The country’s parks are chock-full of huts supposedly occupied by children-eating witches and trails cursed by the ghosts of long-lost hikers. So in honor of All Hallows Eve falling on a Saturday this year, we’ve pulled together five of the best spots around the country for spooky outdoor fun.
The Pine Barrens, New Jersey
The Pine Barrens, a vast expanse of coastal forest that stretches almost uninterrupted from New York City to Philadelphia, is an inhospitable tract of land. The soil never yielded to early colonial efforts to cultivate crops, so the Pinelands—all 1.1 million acres of them—were left largely untouched and became a national reserve in the 1970s. It’s a perfect escape from the city if you’re up for a leisurely hike or if you want to see Jersey’s unofficial state monster. The New Jersey Devil, a mythical creature that has supposedly terrorized South Jersey for centuries, is a winged, kangaroo-like dragon with fiery eyes and a piercing scream. Over the years, the Devil has racked up hundreds of sightings in south Jersey. And by all accounts, it calls the Pine Barrens home.
Mammoth Cave National Park, Kentucky
The hundreds of miles of caves beneath Kentucky’s Green River valley are, in the words of 19th-century guide Stephen Bishop, a “grand, gloomy and peculiar place.” Bishop, a former slave, was the Mammoth Cave National Park’s most famous early explorer and one of its original guides. He died in 1857—less than a year after he was freed—and was buried outside the cave. Now, legend has it that Bishop’s ghost haunts the largest-known cave system in the world, scaring the flocks of tourists who come to hike the deep underground chambers. The pitch-black cavern is such a naturally frightening spot that a ranger and a local guide have collected enough known paranormal sightings in the cave to fill a book.
The park is open until 5:15 p.m. on Saturday, with guided tours and campfire talks.
Yosemite National Park, California
Yosemite has a few planned activities for people interested in spending Halloween in the crown jewel of the national park system. A guided hour-and-a-half walking tour of the park’s cemeteries offers plenty of family-friendly fun. But those seeking a more horrifying experience will have to delve deeper into the park.

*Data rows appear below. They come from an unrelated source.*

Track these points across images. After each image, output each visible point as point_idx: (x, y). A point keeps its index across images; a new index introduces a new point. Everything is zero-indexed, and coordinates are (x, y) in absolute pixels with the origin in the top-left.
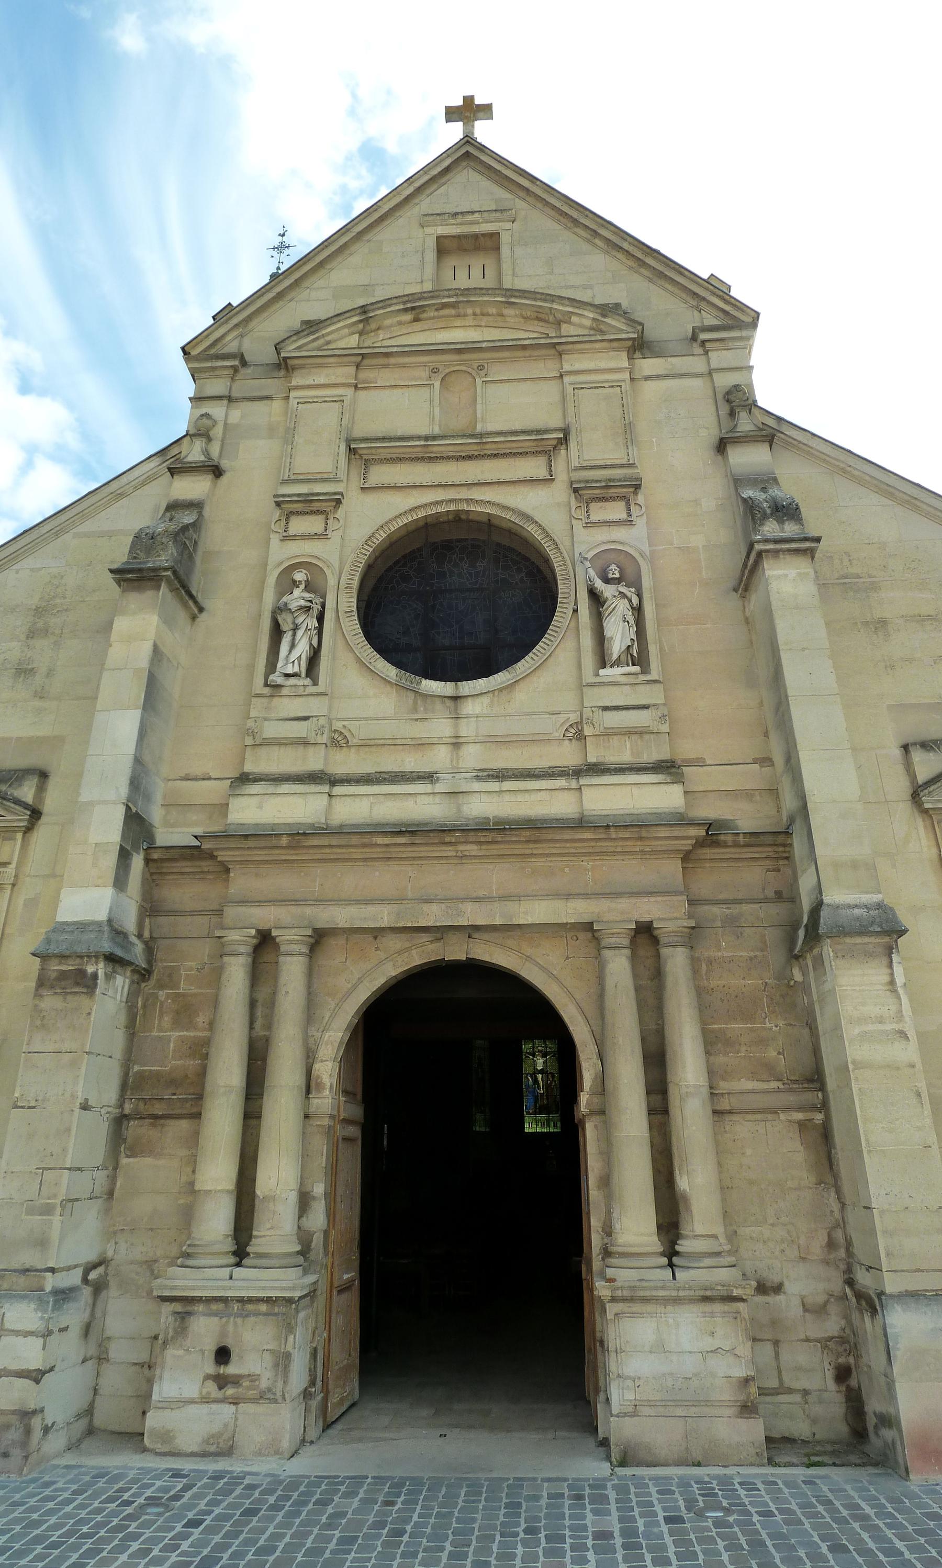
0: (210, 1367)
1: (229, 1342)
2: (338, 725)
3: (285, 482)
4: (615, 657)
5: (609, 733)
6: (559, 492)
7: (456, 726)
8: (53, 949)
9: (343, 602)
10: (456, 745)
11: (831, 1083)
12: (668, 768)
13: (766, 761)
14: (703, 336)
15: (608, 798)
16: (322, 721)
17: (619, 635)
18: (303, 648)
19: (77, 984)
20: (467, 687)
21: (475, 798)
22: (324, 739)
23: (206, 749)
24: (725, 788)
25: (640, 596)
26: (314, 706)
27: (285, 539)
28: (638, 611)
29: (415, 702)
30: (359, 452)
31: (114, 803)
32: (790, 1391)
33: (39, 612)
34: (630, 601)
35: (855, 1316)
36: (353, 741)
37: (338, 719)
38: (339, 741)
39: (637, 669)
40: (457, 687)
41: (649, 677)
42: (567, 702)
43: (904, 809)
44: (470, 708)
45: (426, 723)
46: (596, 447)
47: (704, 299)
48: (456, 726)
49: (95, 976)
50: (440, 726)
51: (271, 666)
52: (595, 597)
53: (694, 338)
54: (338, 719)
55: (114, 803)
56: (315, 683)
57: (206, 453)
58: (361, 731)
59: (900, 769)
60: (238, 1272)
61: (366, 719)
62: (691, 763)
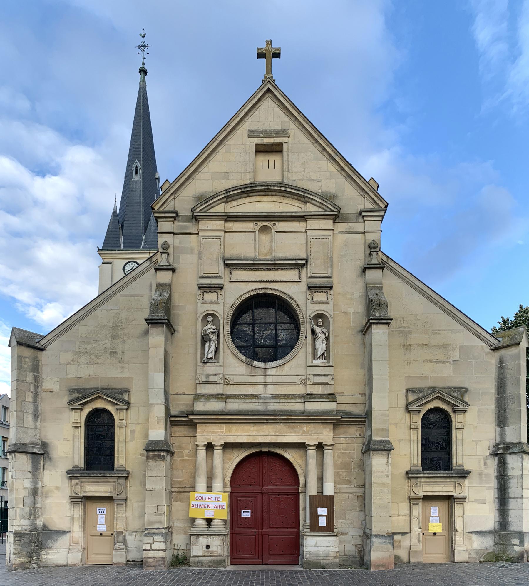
0: (205, 549)
1: (209, 544)
2: (226, 377)
3: (201, 278)
4: (319, 356)
5: (315, 384)
6: (303, 286)
7: (265, 379)
8: (150, 448)
9: (225, 328)
10: (265, 385)
11: (367, 487)
12: (332, 397)
13: (363, 395)
14: (364, 214)
15: (312, 406)
16: (221, 376)
17: (321, 348)
18: (213, 348)
19: (159, 458)
20: (269, 365)
21: (271, 404)
22: (222, 382)
23: (184, 384)
24: (349, 402)
25: (328, 332)
26: (219, 370)
27: (204, 303)
28: (327, 338)
29: (252, 369)
30: (230, 265)
31: (161, 404)
32: (347, 555)
33: (114, 328)
34: (325, 334)
35: (365, 541)
36: (232, 383)
37: (227, 375)
38: (227, 382)
39: (325, 361)
40: (265, 365)
41: (329, 364)
42: (302, 371)
43: (402, 410)
44: (269, 372)
45: (255, 377)
46: (317, 268)
47: (366, 193)
48: (265, 379)
49: (164, 456)
50: (260, 379)
51: (203, 353)
52: (313, 332)
53: (360, 213)
54: (227, 375)
55: (161, 404)
56: (218, 362)
57: (168, 261)
58: (235, 379)
59: (404, 397)
60: (209, 529)
61: (236, 375)
62: (339, 394)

In the 2006 book Haunted Hikes: Spine-Tingling Tales and Trails from North America's National Parks, former ranger Andrea Lankford tells the tale of Yosemite’s first civilian guardian (a pre-cursor to the rangers) and his run-in with the supernatural. In 1857, as he rested on the shores of Grouse Lake, Galen Clark heard the wails of a crying child. Later, when Clark came upon a band of local Indians, the tribe told him of a child who drowned in the lake and how his ghost now tried to submerge anyone who entered the water. “At that time I thought that the Indians were trying to impose on my credulity,” Clark later wrote, “but I am now convinced they fully believed the story they told me.” If you’re hardcore, you can hike the 9.73 miles to Grouse Lake to hear the wailing for yourself.
Yosemite is open every day of the year, but roads often close due to weather. (Check conditions online.) If you’re thinking of hiking the 19.5 miles to and from Grouse Lake, consider getting a backcountry permit and staying overnight.
Great Sand Dunes National Park and Preserve, Colorado
The towering, undulating dunes of the Great Sand Dunes in southern Colorado are the biggest on the continent. They rise as high as 750 feet and sit on the edge of the barren San Luis Valley. The effect is otherworldly—even supernatural. Over 60 UFOs have been sighted in the area in the last 15 years and alien reports date back to the 1960s. A local woman, Judy Messoline, even set up an UFO watchtower nearby and says the region is home to two separate portals to parallel universes. Sound like tinfoil-hat nonsense? Try explaining why the local cattle keep ending up mutilated and dissected.
The park is open 24/7.
Iron Goat Trail, Leavenworth, Washington
About 60 miles northeast of Seattle, the Iron Goat Trail cuts through majestic old growth forest on federal land. The trail, a six-mile loop, follows the Great Northern Railway tracks that once connected the transcontinental railway to the Pacific Northwest. The trail is also the scene of one of the worst avalanches in U.S. history. Nearly 100 people died along this route when a wall of snow swept across the tracks in 1910. The tracks were abandoned for good in the 1920s and a cave-in rendered its spooky tunnel unnavigable in 2006. Some say you can still feel the spirits lingering by the tracks today.
A recreation pass is required at the trailhead and, the Washington trail association notes, it is dangerous to enter abandoned, collapsed railroad tunnels.